Multi-Family Advice

Lessons Learned From Closing on 253-units

By April 20, 2018 February 10th, 2019 No Comments
Yesterday we closed on a 253-unit value-add apartment complex in San Antonio. This property sits 2 miles from a 192-unit property we closed on in November of last year. In total, we raised roughly $9.5 million dollars in equity, and we’ve seen our total portfolio pass the $70 million and 700 unit thresholds.
As we do for every deal, we reflect on what we learned during the acquisition and closing process, and what has led us to this point today. For this acquisition, there are two main takeaways. To us, these aren’t as much revelations as they are reinforcements of two core beliefs that we operate our business upon. Either way, they were critical to our success.
This is a relationship business. This is a mantra we repeat over and over. It’s a central part of the way we build our brand and business. We fundamentally believe we are in the relationship business, not the real estate business. This closing has only reinforced that belief.
We bought this deal from the same seller as our last acquisition that closed in November.Throughout that closing, we took steps to ensure that we were a “good buyer”.Not only did we perform, we were overly communicative, we didn’t quibble over small issues that came up and we made sure it was an easy transaction for the seller and broker.
Before that deal even closed, we had built up a good enough relationship that we had been alerted that this asset was coming down the pipe. We were able to tour it before anyone else, start work on our detailed underwriting and determine what our CapEx plan would look like. Before this officially hit the market, we had already had multiple conversations with the broker about it and were able to communicate our thoughts on the deal directly to the seller.
We also used the same debt team as the previous asset.
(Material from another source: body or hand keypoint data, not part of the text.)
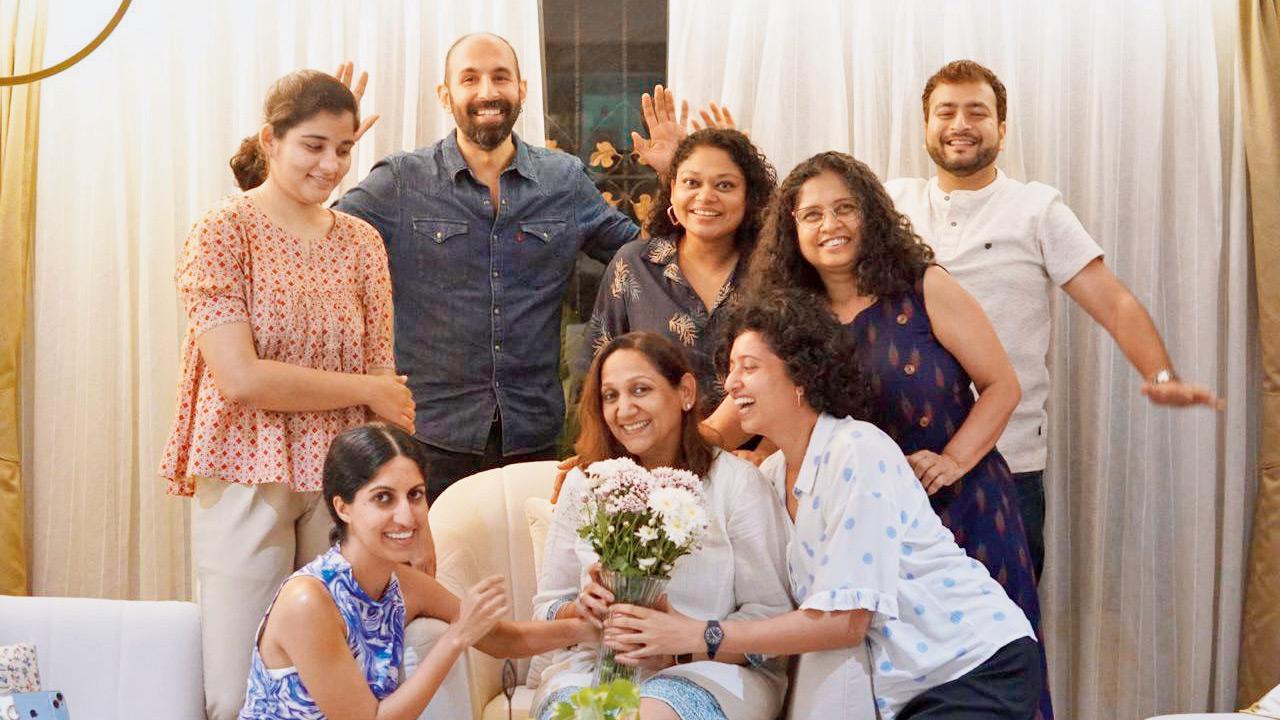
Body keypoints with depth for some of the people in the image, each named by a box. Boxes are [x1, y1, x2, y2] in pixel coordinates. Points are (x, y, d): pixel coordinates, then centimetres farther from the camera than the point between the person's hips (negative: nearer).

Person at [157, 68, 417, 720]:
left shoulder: (361, 242, 9)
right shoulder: (223, 233, -5)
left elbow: (384, 377, 6)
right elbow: (240, 379, -15)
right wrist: (363, 389, -8)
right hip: (247, 480, -4)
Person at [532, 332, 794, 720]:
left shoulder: (736, 482, 0)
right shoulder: (584, 484, 11)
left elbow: (771, 615, -6)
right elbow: (547, 608, 13)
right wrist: (580, 611, -10)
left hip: (711, 669, -2)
Given that we had all just transacted, we were very confident in how this seller operated their assets and how our final numbers would shake out. This gave gave the seller and the broker additional reassurance this transaction would be as smooth as the previous one given the team was all the same.
At the end of the day, our relationship with all the parties prevailed, and we were awarded this deal despite there being several higher offers from other groups. The seller was confident in our ability to close, the brokers like working us and we’ve added a beautiful asset to our portfolio.
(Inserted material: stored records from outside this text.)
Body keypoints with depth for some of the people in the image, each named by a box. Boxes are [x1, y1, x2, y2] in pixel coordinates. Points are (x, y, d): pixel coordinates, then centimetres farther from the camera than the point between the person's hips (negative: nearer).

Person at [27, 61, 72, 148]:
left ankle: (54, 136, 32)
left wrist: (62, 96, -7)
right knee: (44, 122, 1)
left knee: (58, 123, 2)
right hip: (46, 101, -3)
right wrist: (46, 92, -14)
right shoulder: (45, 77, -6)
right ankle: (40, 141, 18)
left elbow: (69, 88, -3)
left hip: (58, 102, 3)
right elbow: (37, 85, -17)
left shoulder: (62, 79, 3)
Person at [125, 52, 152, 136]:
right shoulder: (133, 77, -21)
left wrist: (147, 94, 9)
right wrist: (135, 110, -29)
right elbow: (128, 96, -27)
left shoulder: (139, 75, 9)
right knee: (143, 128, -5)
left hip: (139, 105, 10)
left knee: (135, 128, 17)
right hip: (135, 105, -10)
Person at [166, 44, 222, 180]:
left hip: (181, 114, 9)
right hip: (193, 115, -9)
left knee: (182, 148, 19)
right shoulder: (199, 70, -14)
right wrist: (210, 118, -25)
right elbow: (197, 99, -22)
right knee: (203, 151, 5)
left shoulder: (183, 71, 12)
Creativity is vital to success (and a favorite part of our business.) When rattling off our favorite things about the multifamily business, we often mention Creativity. Sometimes this catches people off guard, as it’s usually thought of as a structured, conservative, financial-oriented industry.
While that’s true, it is also full of creativity. We get to be creative in our vision for a new brand identity at the property, the amenities and value-add strategies we want to employ. Even in the entity structure and how we put together a deal with partners and investors. We can be creative on so many aspects of this business.
For this acquisition, we presented a creative offer structure that helped us win the deal. It also demonstrated a deep understanding of the current situation, allowed us to engage the seller in conversation, and ultimately created a win-win scenario.
So what did we do?
When the property was being marketed, the sellers were in the process of rolling out a new tech amenity program. This was something they were doing across their portfolio nationally, but just happened to coincide with their loan coming due on this property. The tech amenity was going to create an additional income stream for the property that didn’t exist today. However, it was not in place and they were not collecting income off it yet. Here is where the creative offer structure came together.
We proposed a baseline offer price that did not include any cable income. And then we put in a tiered earn-out for the seller with several hurdles in place. If, at the agreed up on date, there were X% of residents enrolled in and paying for the cable and internet, our purchase price would increase by an agreed upon dollar amount. If Y% of residents had enrolled, the purchase price again increased.
Why would we do this? As the enrollment increased and collections were shown on the income statement, we were going to be able to count that towards our loan underwriting—so the more residents they had enrolled, the higher our loan proceeds would be. By incentivizing the seller to increase enrollment, we created a win-win scenario, and more importantly used creativity in our offer structure to help get us the deal.
The seller did meet all the hurdles, and we are taking over a property where over 90% of the current residents are already enrolled in and paying for the tech amenity program—and we can start collecting on that from Day 1 of ownership, vs having to chase down residents and get them to enroll. We’re happy, the seller is happy. Done and done.
As we reflect on this acquisition, we’re obviously thrilled to add it to our portfolio. We’re also excited to see some of our core operating principles play out and have such a big role in us getting this deal in the first place. Don’t ever forget this is a relationship business—and that creativity and outside the box thinking can go a long way in achieving your goals.